> Activity
Return the text of every row below, line for line and unchanged, and leave the pictures out of your answer.

> Data for this exercise
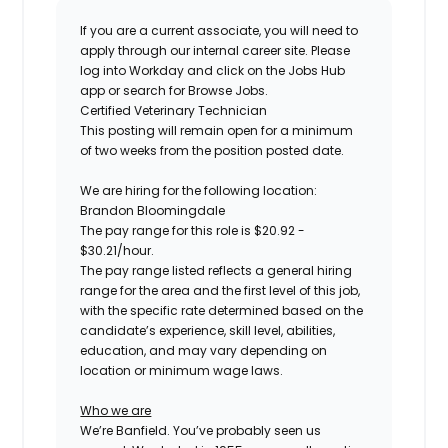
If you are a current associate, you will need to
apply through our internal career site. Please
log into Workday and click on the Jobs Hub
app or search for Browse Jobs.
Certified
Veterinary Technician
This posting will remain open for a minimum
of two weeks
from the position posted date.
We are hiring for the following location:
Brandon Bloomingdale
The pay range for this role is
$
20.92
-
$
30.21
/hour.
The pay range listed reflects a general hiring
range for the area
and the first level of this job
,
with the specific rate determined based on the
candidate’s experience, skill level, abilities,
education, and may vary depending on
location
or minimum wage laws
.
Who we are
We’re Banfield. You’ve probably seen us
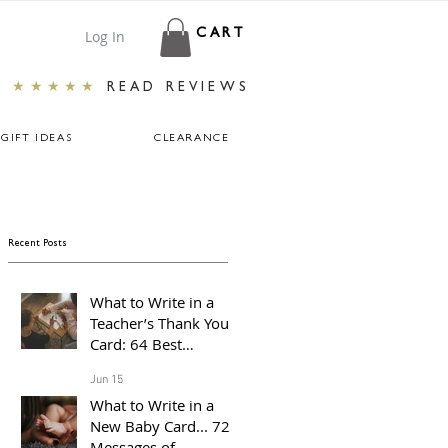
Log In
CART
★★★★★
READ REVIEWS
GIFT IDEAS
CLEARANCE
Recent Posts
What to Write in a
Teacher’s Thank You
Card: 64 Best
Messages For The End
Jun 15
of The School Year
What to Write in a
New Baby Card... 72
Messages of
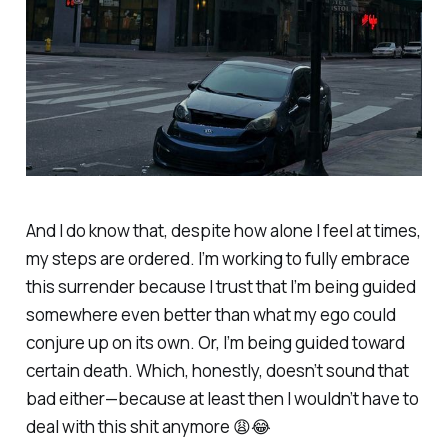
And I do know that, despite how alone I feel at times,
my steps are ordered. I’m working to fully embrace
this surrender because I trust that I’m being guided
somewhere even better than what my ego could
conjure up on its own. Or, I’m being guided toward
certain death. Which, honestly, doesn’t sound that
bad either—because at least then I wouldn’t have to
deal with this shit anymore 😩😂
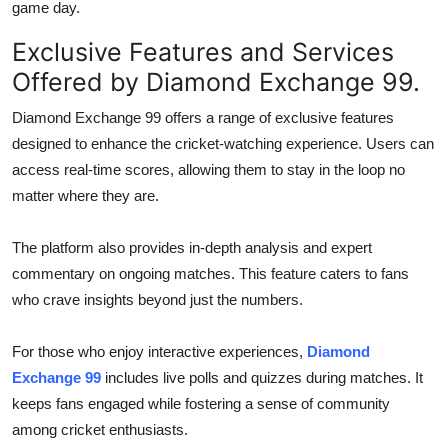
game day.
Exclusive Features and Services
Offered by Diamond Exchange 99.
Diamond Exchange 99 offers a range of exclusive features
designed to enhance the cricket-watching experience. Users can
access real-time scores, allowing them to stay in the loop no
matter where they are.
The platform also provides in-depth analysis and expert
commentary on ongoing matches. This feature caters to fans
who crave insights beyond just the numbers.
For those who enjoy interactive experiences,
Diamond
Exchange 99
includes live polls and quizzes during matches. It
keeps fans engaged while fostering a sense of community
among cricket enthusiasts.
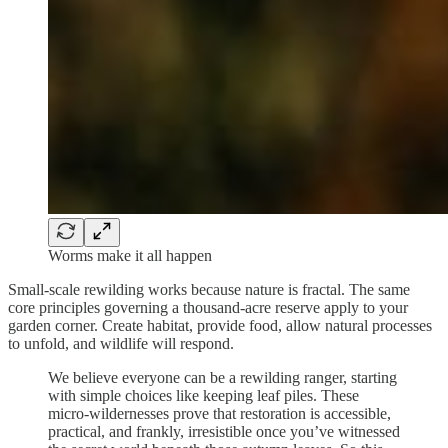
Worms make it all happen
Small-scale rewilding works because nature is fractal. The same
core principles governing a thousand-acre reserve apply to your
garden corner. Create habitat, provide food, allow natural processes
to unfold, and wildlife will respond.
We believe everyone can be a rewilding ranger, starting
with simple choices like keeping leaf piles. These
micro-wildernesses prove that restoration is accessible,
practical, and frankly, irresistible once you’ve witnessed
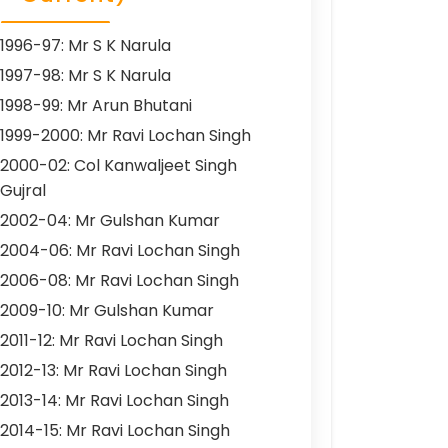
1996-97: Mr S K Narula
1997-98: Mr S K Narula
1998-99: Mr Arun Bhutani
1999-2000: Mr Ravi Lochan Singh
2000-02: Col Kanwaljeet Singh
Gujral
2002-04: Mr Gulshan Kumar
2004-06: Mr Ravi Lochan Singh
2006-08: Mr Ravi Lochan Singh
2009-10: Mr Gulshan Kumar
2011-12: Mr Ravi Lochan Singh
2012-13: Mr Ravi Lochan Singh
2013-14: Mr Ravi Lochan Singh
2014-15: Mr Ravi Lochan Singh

> Answer
If you are a current associate, you will need to
apply through our internal career site. Please
log into Workday and click on the Jobs Hub
app or search for Browse Jobs.
Certified
Veterinary Technician
This posting will remain open for a minimum
of two weeks
from the position posted date.
We are hiring for the following location:
Brandon Bloomingdale
The pay range for this role is
$
20.92
-
$
30.21
/hour.
The pay range listed reflects a general hiring
range for the area
and the first level of this job
,
with the specific rate determined based on the
candidate’s experience, skill level, abilities,
education, and may vary depending on
location
or minimum wage laws
.
Who we are
We’re Banfield. You’ve probably seen us
Log In
CART
★★★★★
READ REVIEWS
GIFT IDEAS
CLEARANCE
Recent Posts
What to Write in a
Teacher’s Thank You
Card: 64 Best
Messages For The End
Jun 15
of The School Year
What to Write in a
New Baby Card... 72
Messages of
And I do know that, despite how alone I feel at times,
my steps are ordered. I’m working to fully embrace
this surrender because I trust that I’m being guided
somewhere even better than what my ego could
conjure up on its own. Or, I’m being guided toward
certain death. Which, honestly, doesn’t sound that
bad either—because at least then I wouldn’t have to
deal with this shit anymore 😩😂
game day.
Exclusive Features and Services
Offered by Diamond Exchange 99.
Diamond Exchange 99 offers a range of exclusive features
designed to enhance the cricket-watching experience. Users can
access real-time scores, allowing them to stay in the loop no
matter where they are.
The platform also provides in-depth analysis and expert
commentary on ongoing matches. This feature caters to fans
who crave insights beyond just the numbers.
For those who enjoy interactive experiences,
Diamond
Exchange 99
includes live polls and quizzes during matches. It
keeps fans engaged while fostering a sense of community
among cricket enthusiasts.
Worms make it all happen
Small-scale rewilding works because nature is fractal. The same
core principles governing a thousand-acre reserve apply to your
garden corner. Create habitat, provide food, allow natural processes
to unfold, and wildlife will respond.
We believe everyone can be a rewilding ranger, starting
with simple choices like keeping leaf piles. These
micro-wildernesses prove that restoration is accessible,
practical, and frankly, irresistible once you’ve witnessed
1996-97: Mr S K Narula
1997-98: Mr S K Narula
1998-99: Mr Arun Bhutani
1999-2000: Mr Ravi Lochan Singh
2000-02: Col Kanwaljeet Singh
Gujral
2002-04: Mr Gulshan Kumar
2004-06: Mr Ravi Lochan Singh
2006-08: Mr Ravi Lochan Singh
2009-10: Mr Gulshan Kumar
2011-12: Mr Ravi Lochan Singh
2012-13: Mr Ravi Lochan Singh
2013-14: Mr Ravi Lochan Singh
2014-15: Mr Ravi Lochan Singh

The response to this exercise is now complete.